Your approach to holding onto your Voice when someone else is dictating a lot of the style and approach will vary from project to project, and you’ll have varying success as a result. But it’s important to make the effort, because if you can discover and maintain a consistent thread that links all of your writing together—no matter the subject, the genre, or the purpose of it—you’ll have a powerful tool for establishing, maintaining, and communicating your brand—in a sense, you’ll be getting paid to promote your brand.
Switching it up
Juggling all of these different Voice modes can be tricky, especially since you’re trying to maintain some consistency between social, fiction, and non-fiction modes. There are a few simple tricks you can employ that can help you to shift between Voice applications when you have several different projects to work on:
- Re-read. If it’s a project you’ve worked on before, go back and re-read some of the last work you did. This is especially helpful when switching to freelance work because you might have several clients, but it can also help you recapture how you were applying your Voice to a work of fiction. This doesn’t need to be a lengthy piece of writing—just a few sentences is often all you’ll need to snap back into a specific approach.

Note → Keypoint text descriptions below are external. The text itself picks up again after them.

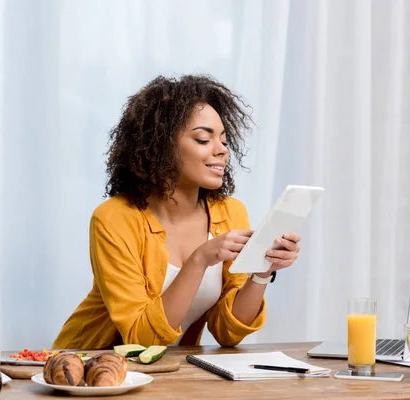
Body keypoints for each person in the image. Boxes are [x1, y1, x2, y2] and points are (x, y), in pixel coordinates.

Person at [53, 75, 301, 349]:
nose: (222, 151)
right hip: (87, 366)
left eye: (224, 141)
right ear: (160, 146)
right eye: (204, 139)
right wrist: (200, 260)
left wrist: (262, 270)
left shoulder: (230, 212)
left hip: (167, 375)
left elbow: (228, 333)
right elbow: (141, 339)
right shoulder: (114, 218)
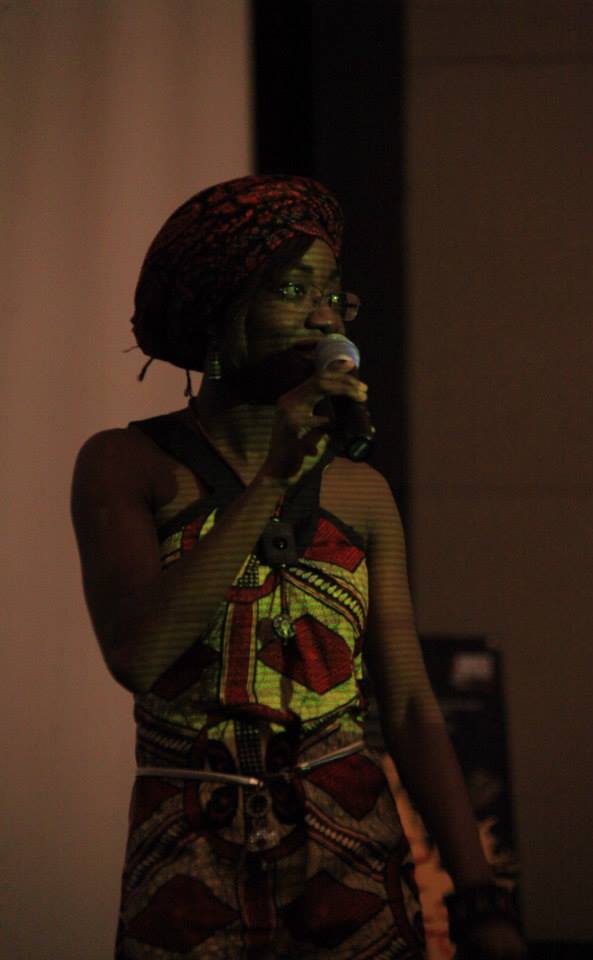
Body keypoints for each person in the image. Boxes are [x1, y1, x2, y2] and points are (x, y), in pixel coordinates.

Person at [71, 175, 526, 959]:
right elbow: (138, 654)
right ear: (220, 313)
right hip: (189, 860)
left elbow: (409, 705)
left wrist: (479, 897)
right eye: (292, 290)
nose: (323, 317)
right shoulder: (126, 463)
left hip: (353, 854)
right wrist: (272, 480)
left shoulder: (361, 492)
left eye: (333, 295)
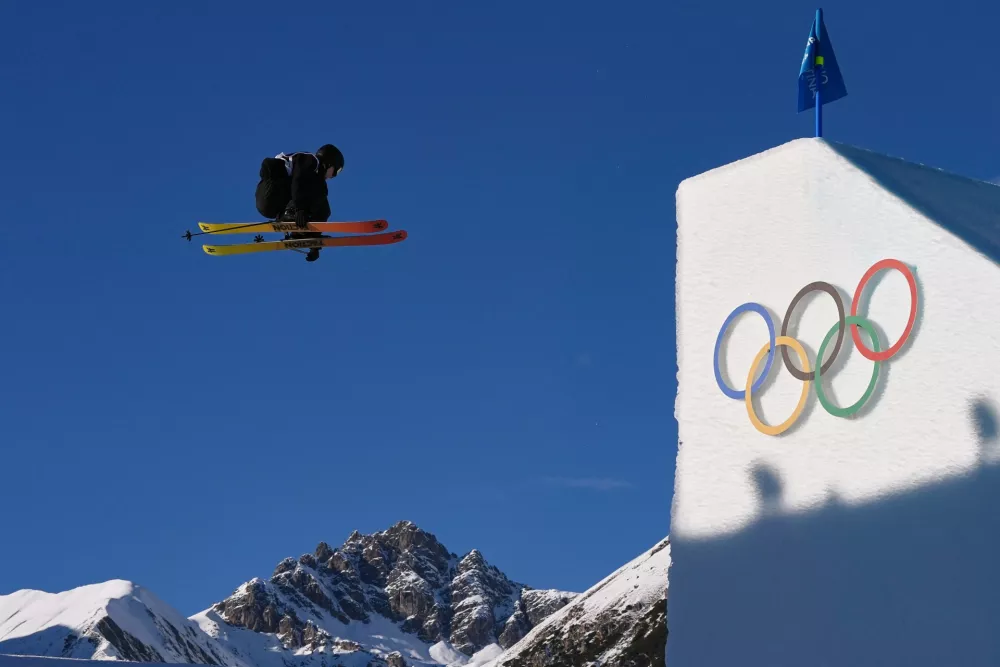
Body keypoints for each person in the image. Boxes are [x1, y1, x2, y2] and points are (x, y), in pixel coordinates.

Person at [254, 144, 345, 261]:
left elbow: (321, 210)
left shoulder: (317, 181)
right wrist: (299, 209)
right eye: (336, 171)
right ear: (329, 163)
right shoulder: (312, 160)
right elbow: (299, 180)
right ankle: (290, 214)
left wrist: (314, 245)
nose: (333, 176)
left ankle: (297, 229)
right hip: (272, 188)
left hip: (267, 203)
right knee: (317, 191)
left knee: (321, 201)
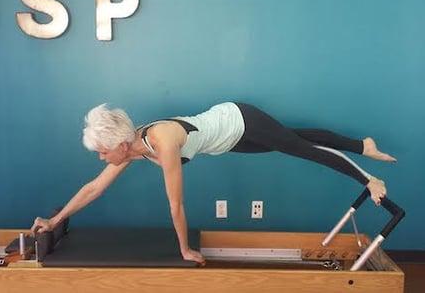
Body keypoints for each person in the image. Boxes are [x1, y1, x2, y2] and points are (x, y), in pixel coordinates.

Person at [31, 102, 396, 264]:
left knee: (300, 149)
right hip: (231, 141)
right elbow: (94, 187)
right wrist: (56, 219)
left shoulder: (163, 142)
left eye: (102, 151)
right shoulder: (134, 149)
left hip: (241, 120)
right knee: (297, 138)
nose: (101, 158)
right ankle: (363, 145)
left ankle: (369, 177)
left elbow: (175, 204)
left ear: (121, 145)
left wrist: (184, 250)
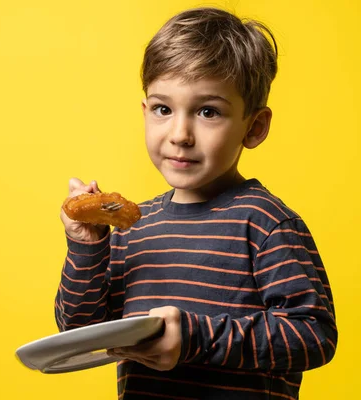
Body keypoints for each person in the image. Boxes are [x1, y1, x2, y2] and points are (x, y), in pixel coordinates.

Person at [55, 7, 337, 400]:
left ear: (254, 127)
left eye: (208, 111)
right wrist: (87, 246)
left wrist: (195, 339)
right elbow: (77, 333)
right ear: (145, 112)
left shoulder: (265, 223)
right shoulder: (131, 226)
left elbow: (313, 335)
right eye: (163, 109)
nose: (180, 134)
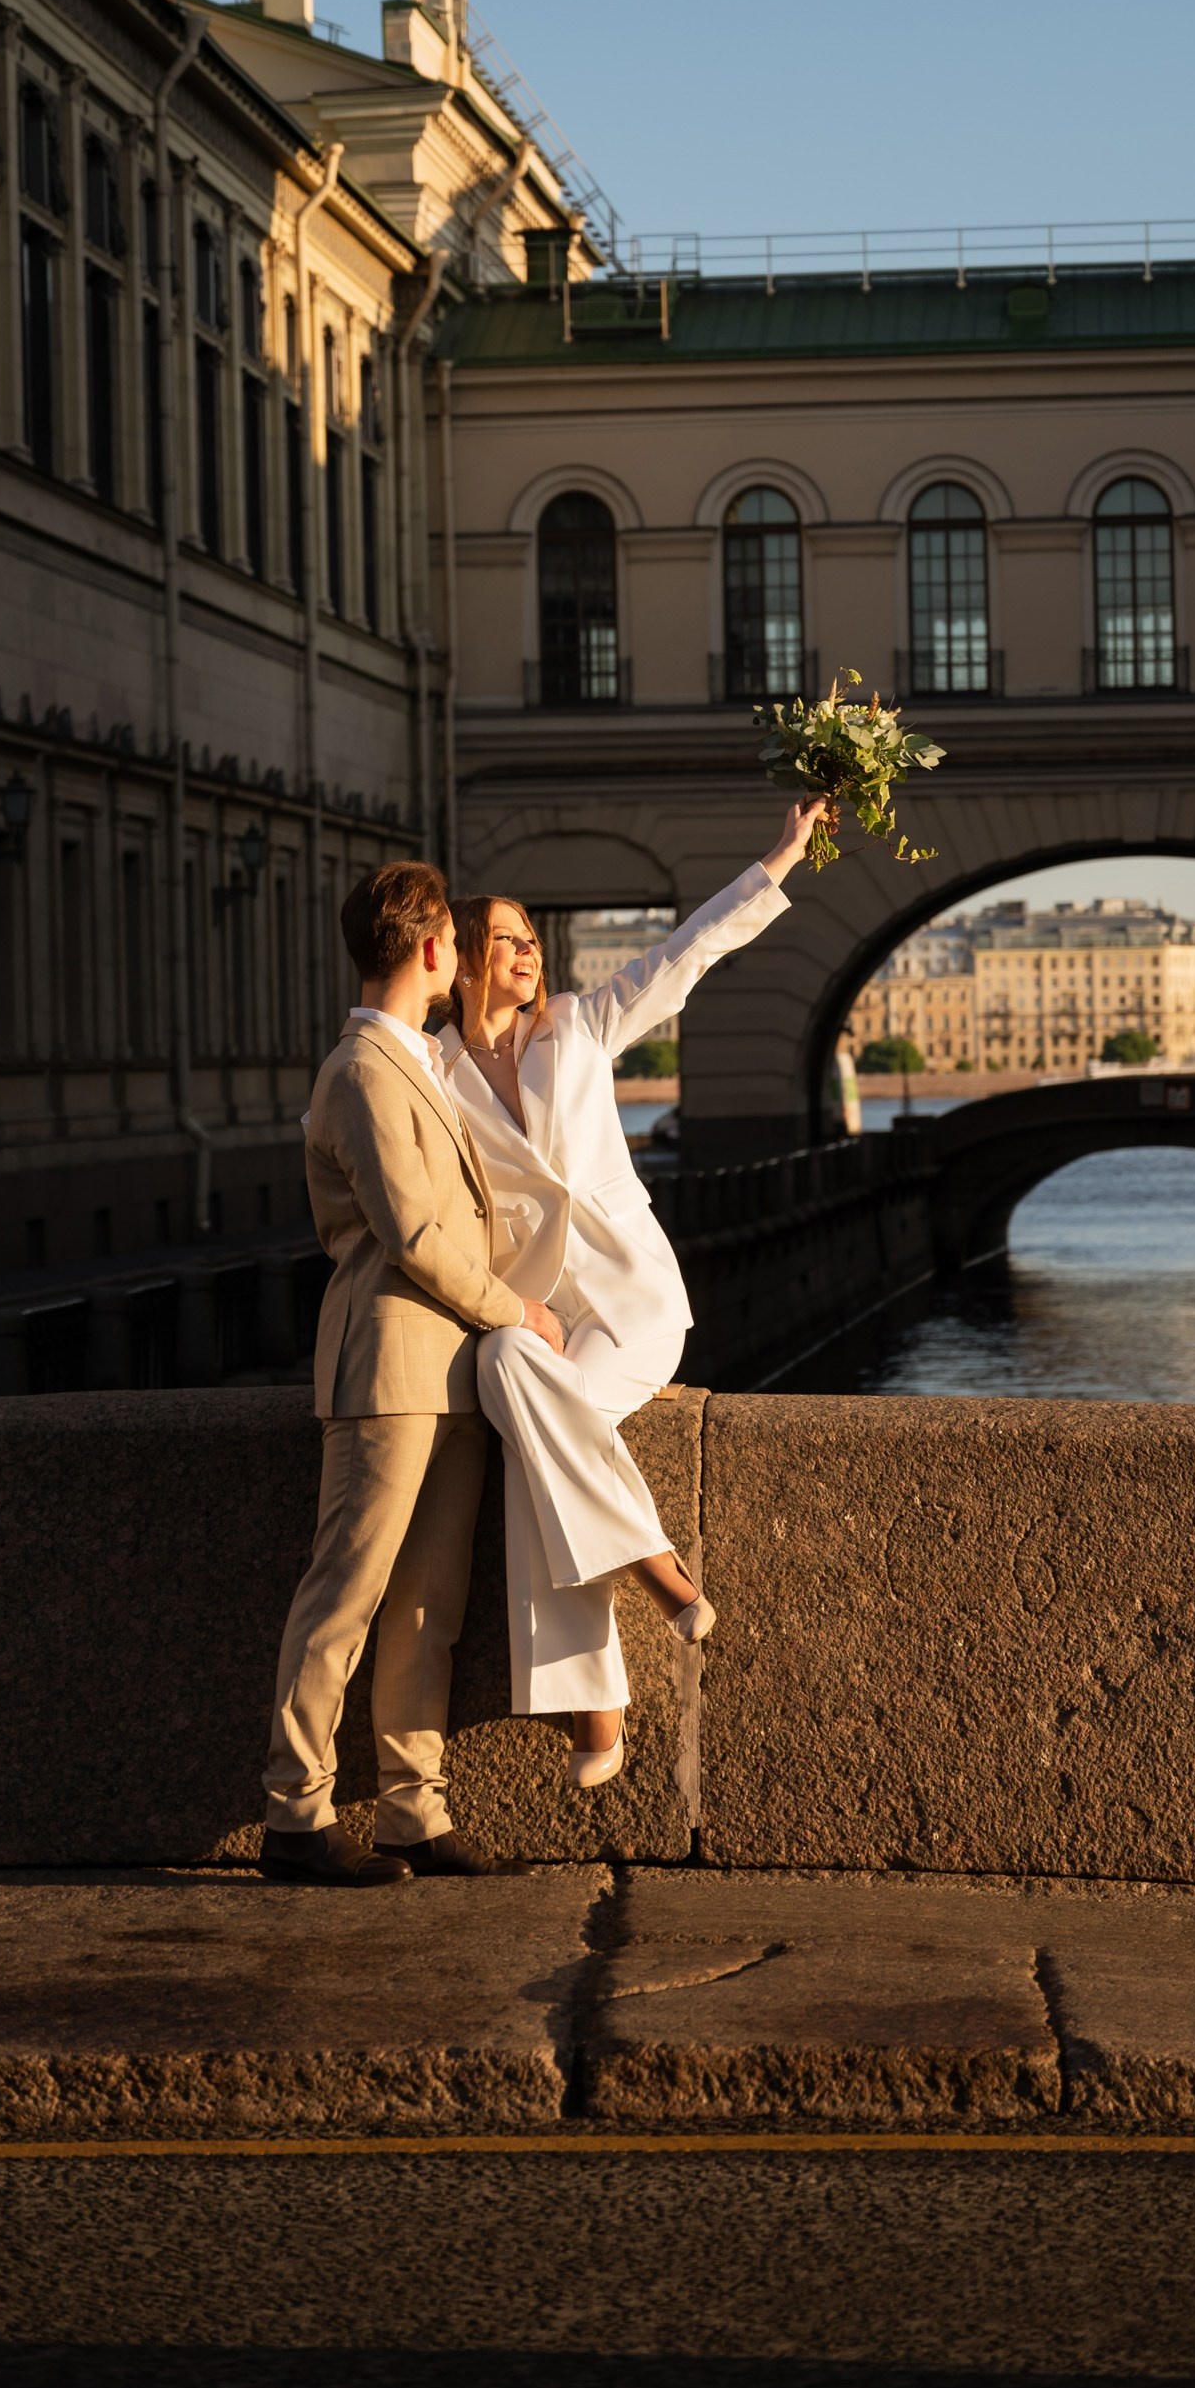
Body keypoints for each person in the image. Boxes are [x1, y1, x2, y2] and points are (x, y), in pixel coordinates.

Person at [441, 801, 826, 1788]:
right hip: (541, 1313)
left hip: (633, 1296)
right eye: (504, 939)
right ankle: (653, 1568)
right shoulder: (434, 1072)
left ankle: (595, 1709)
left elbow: (682, 956)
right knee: (501, 1361)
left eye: (531, 937)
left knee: (535, 1448)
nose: (526, 953)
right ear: (460, 958)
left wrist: (777, 857)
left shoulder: (575, 1022)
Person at [260, 859, 566, 1883]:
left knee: (427, 1606)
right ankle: (294, 1813)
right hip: (389, 1363)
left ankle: (411, 1810)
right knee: (343, 1594)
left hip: (448, 1370)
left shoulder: (417, 1064)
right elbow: (417, 1234)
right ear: (433, 947)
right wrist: (514, 1309)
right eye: (456, 940)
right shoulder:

- Role play. Something I do sometimes if I’m having trouble getting back into a specific mindset is to imagine myself as a character in my story, or as someone reading a story or article I’m working on. This often snaps me back into the right version of my Voice because I can see everything from the “other side,” so to speak.
- Back to basics. Another technique that can help you get back into the version of your Voice you need for a specific piece of writing is to go back to the beginning and treat it as if it was the first bit of work you’re doing. If it’s a freelance project, break out all the startup documents and review all your initial communications with the client—then attack the new work as if you were just starting the project. If it’s a piece of fiction, go back to your initial notes—your outlines, your character sketches, your early drafts—and write chapter 30 as if it was chapter 1.
Developing a unique Voice for your writing—all of your writing—is a necessary step in your journey as a professional author. It’s also a deeply satisfying aspect of the work, because it’s all about making your mark in a business that’s centered on originality and creativity. The good news is, you’re already a unique and creative person—all you need to do is to put some work into codifying your naturally unique perspective and experience into an unforgettable Voice.